Kale & Roasted Chicken Wraps
I do about half my work at a place we call VHQ or Vivian Howard headquarters. An old tire warehouse that my mother-in-law transformed into a loft-style apartment, VHQ has been my dream office for nearly two years now. Only 3 blocks from our restaurants, VHQ is where I test recipes, where I wrote my book, where I exercise, where we shoot portions of the show and more often than not, where I eat lunch.
Sometimes a made from scratch soup, sometimes a kitchen sink saute of leftovers from testing recipes and sometimes a salad so big a Whopper burger has fewer calories, Lunch at the Q is generally the highlight of our little team’s day. This blog is my account of some of the stuff we throw together in the name of a tasty, healthy lunch. Enjoy!
All measurements are only suggestions and are not true measurements. This is super casual cooking that anyone can do in their own kitchen.
Makes 5 wraps
INGREDIENTS
• Beets – 1 ½ cups of roughly chopped beets that have been cooked & peeled – canned or jarred beets can be used in a pinch
• Kale – 2 quarts (8 cups) washed, roughly chopped
• Blue Cheese – ¾ cup of large crumbles – goat cheese can be substituted
• Chicken Breasts – 2 breasts thinly sliced, from a roasted or a rotisserie chicken
If you have roasted your own chicken, add to the bowl the drippings from the resting plate (not the from the skillet that you will read about further down)
• Dried Cranberries – ¼ cup
• Orange – zest and juice from 1
• Lemon – juice from 1
• Seasoning – a pinch of pepper and a pinch of salt
• Extra Virgin Olive Oil – 2 ½ tablespoons
• Pecans – ½ cup
• Honey – ¼ cup
• Spinach Wraps (tortillas) - 5
DIRECTIONS
1). Mix – toss all the above ingredients (the kale mixture) except for the spinach wraps in a large mixing bowl with tongs.
2). Preheat – heat up a panini or sandwich press. If you do not have a panini press, heat up a cast iron skillet on the stovetop, dry – no fat.
3). Put it Together – take out a spinach wrap (tortilla) and place about 1 ½ to 2 cups of the kale mixture into the center, long ways, on the wrap. Bring up the bottom edge of the wrap to the middle to cover the kale mixture, and then fold in the sides (just like a burrito).

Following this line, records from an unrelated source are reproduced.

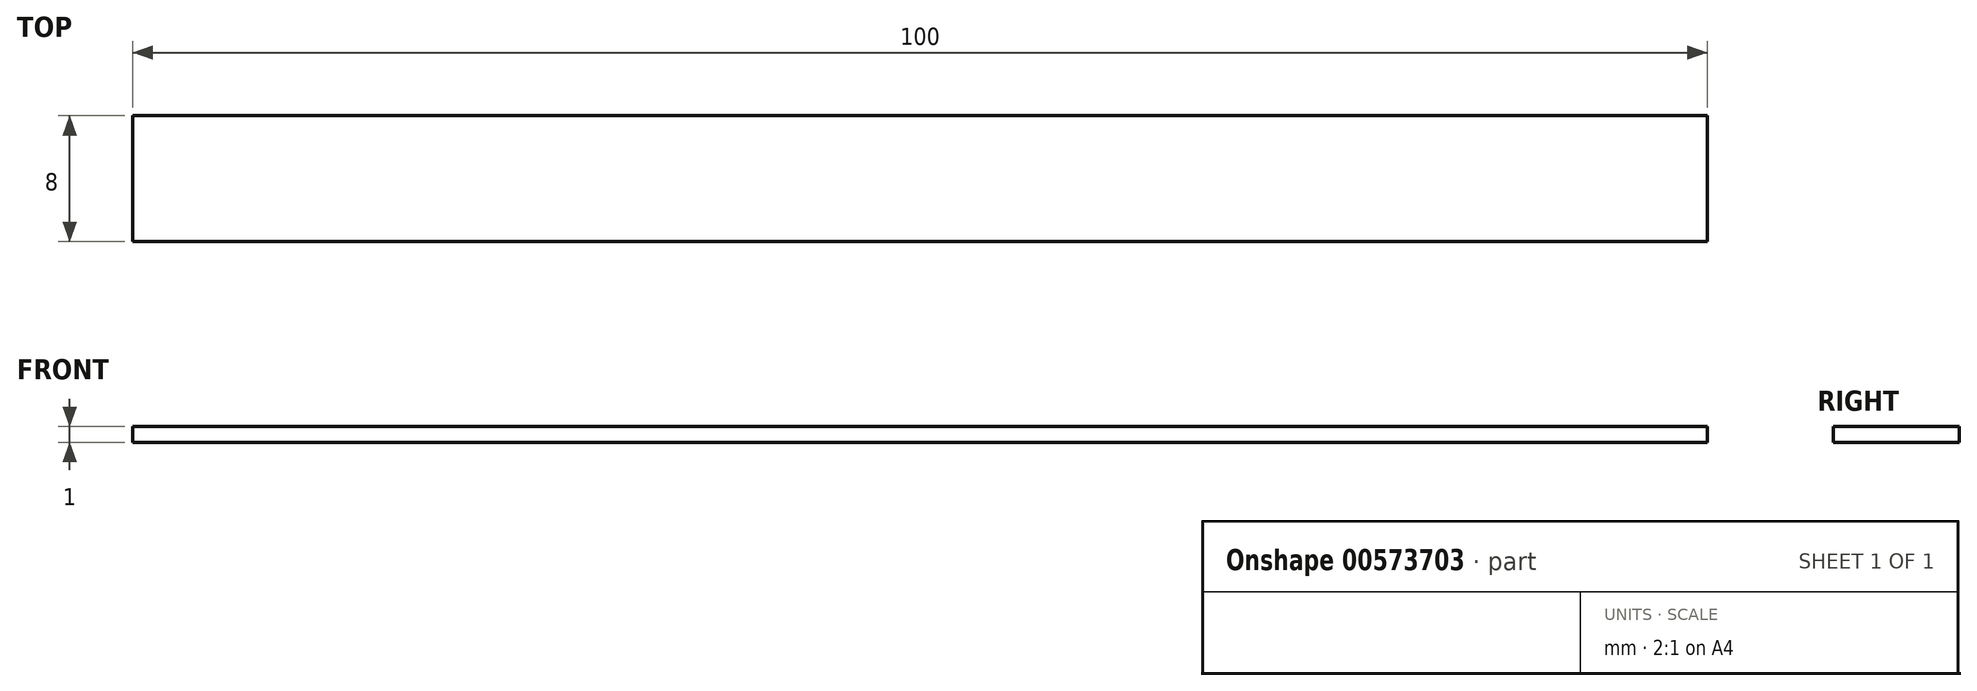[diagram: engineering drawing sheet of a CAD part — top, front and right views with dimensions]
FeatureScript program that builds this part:
annotation { "Feature Type Name" : "Feature", "Feature Type Description" : "" }
export const myFeature = defineFeature(function(context is Context, id is Id, definition is map)
    precondition{}
    {
        {
            var Q0;
            Q0=qCreatedBy(makeId("Top.planeOp"),FACE);
            var sketch = newSketch(context, id + "F0", { "sketchPlane" : qUnion([Q0])});
            skLineSegment(sketch, "E0.rect.bottom", {"start": v(50, 4) * mm, "end": v(-50, 4) * mm});
            skLineSegment(sketch, "E0.rect.top", {"start": v(50, -4) * mm, "end": v(-50, -4) * mm});
            skLineSegment(sketch, "E0.rect.left", {"start": v(50, 4) * mm, "end": v(50, -4) * mm});
            skLineSegment(sketch, "E0.rect.right", {"start": v(-50, 4) * mm, "end": v(-50, -4) * mm});
            skPoint(sketch, "E0.rect.middle", {"position": v(0, 0) * mm});
            skSolve(sketch);
        }
        {
            var Q0;
            Q0=qSketchRegion(id+"F0",true);
            extrude(context, id + "F1", {"entities" : qUnion([Q0]), "depth" : 1 * mm});
        }
    });
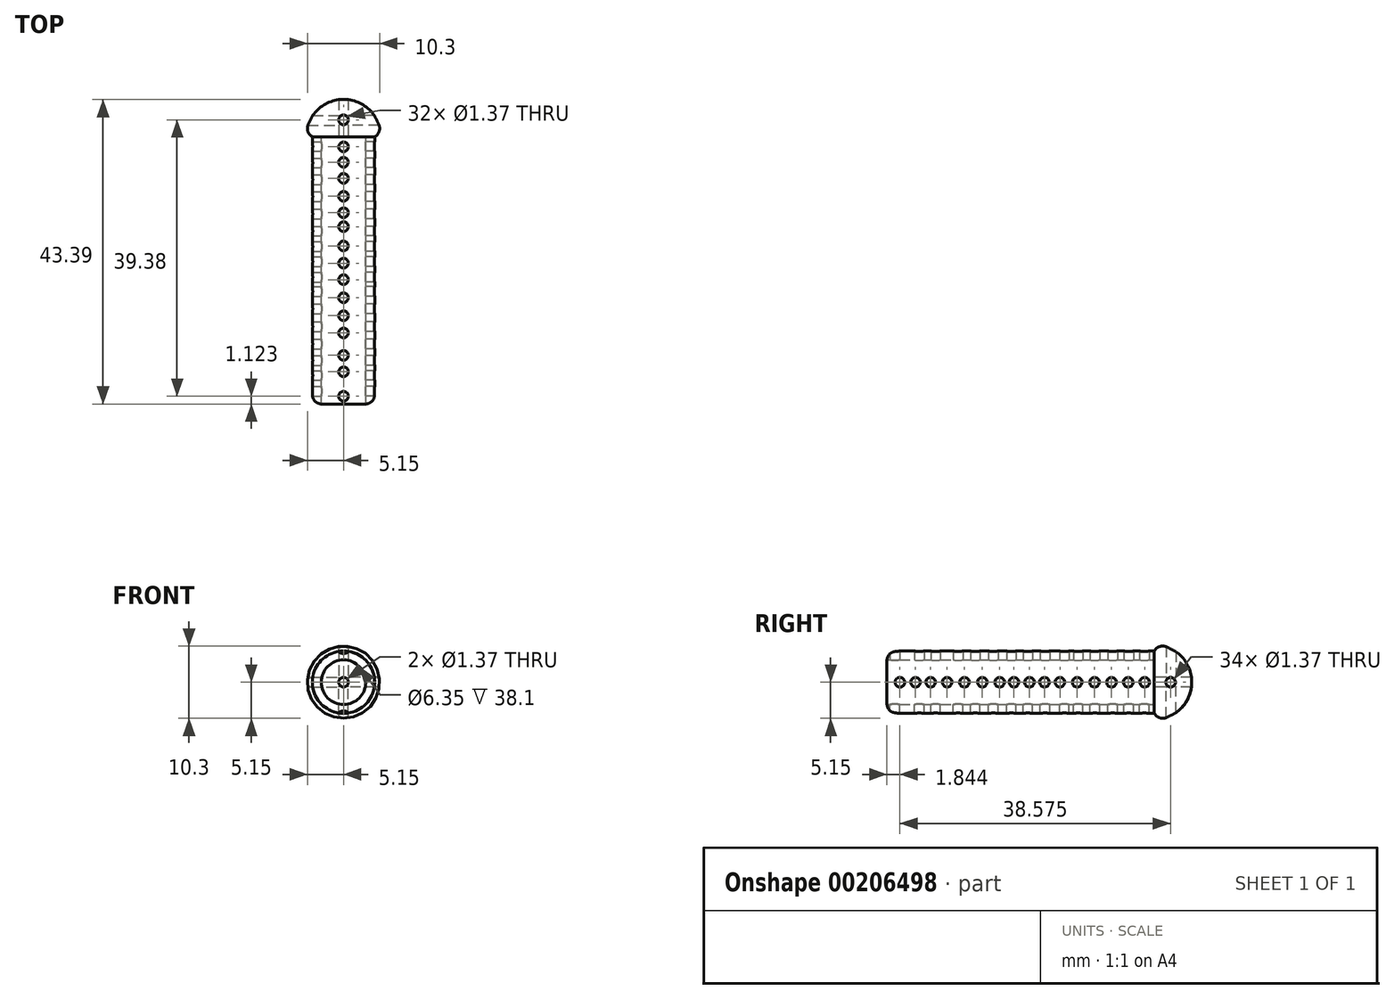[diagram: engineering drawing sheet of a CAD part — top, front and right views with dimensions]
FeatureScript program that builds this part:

Finish rolling the wrap
4). Cook – Place rolled wrap into a dry pre-heated pan or a panini press on the wrap’s seam. The heating of the wrap helps to seal the wrap, heat up the contents and wilt the kale slightly. Let the wrap cook on its seam until it has browned well. If you are using a skillet instead of a sandwich press, be sure to turn over the wrap using tongs once it has browned well on the seamed side.
If you find that the tortilla breaks too much while you are rolling the salad mixture, you can microwave the empty wrap for 10 seconds or just heat it slightly in a pan to warm it and make it more pliable.
Making Roasted Chicken
Roasted chicken looks complicated and unapproachable, but is totally the easiest thing to do.
Preheat oven 475 F
1). Out of the Fridge – you’ll want to have your 3 pound chicken out of the fridge for about 2 hours, so that it gets close to room temperature.
2). Preheat Skillet in Oven – take a medium to large sized cast iron skillet and slide it into the oven to heat up while you season the chicken. Allow it to heat for about 10 minutes.
3). Season the Chicken – simply put the chicken (without any of the extra package juices) into a bowl, put a healthy pinch of salt and pepper on the chicken and a few tablespoons of olive oil. Rub the oil, salt and pepper all over the chicken.
4). Cook the Chicken – take the hot cast iron skillet out of the oven, put a drizzle of olive oil in the pan and place the chicken, breast side up into the skillet. Slide back into the oven at 475F for 45 minutes.
5). Let it Rest – when the cooking time is done and you have pulled the pan out of the oven, allow the chicken to rest in the pan for about 10 minutes and then transfer the whole chicken to a large plate to continue resting and cooling down slightly.
Whoa! Don’t toss out those drippings in the cast iron skillet!
You can take a hearty bread like sourdough or ciabatta, cut it up into inch-sized cubes and let it soak up all those good drippings. Then you can take those drippings cubes, put them on a pan with parchment paper and bake them at 400 F to the desired doneness to make fantastic croutons! You can even add these croutons to the salad mixture for the wrap recipe to make it even tastier.